**Job**
From the first line to the last, return the data exactly, with no pictures.

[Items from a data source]
☆ ☆ ☆ ☆

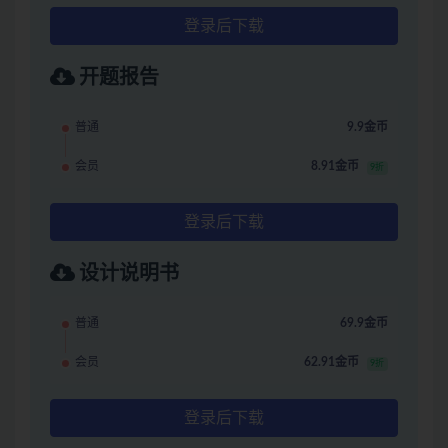
登录后下载
开题报告
普通
9.9金币
会员
8.91金币
9折
登录后下载
设计说明书
普通
69.9金币
会员
62.91金币
9折
登录后下载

☆ ☆ ☆ ☆

**Exercise answer**
登录后下载
开题报告
普通
9.9金币
会员
8.91金币
9折
登录后下载
设计说明书
普通
69.9金币
会员
62.91金币
9折
登录后下载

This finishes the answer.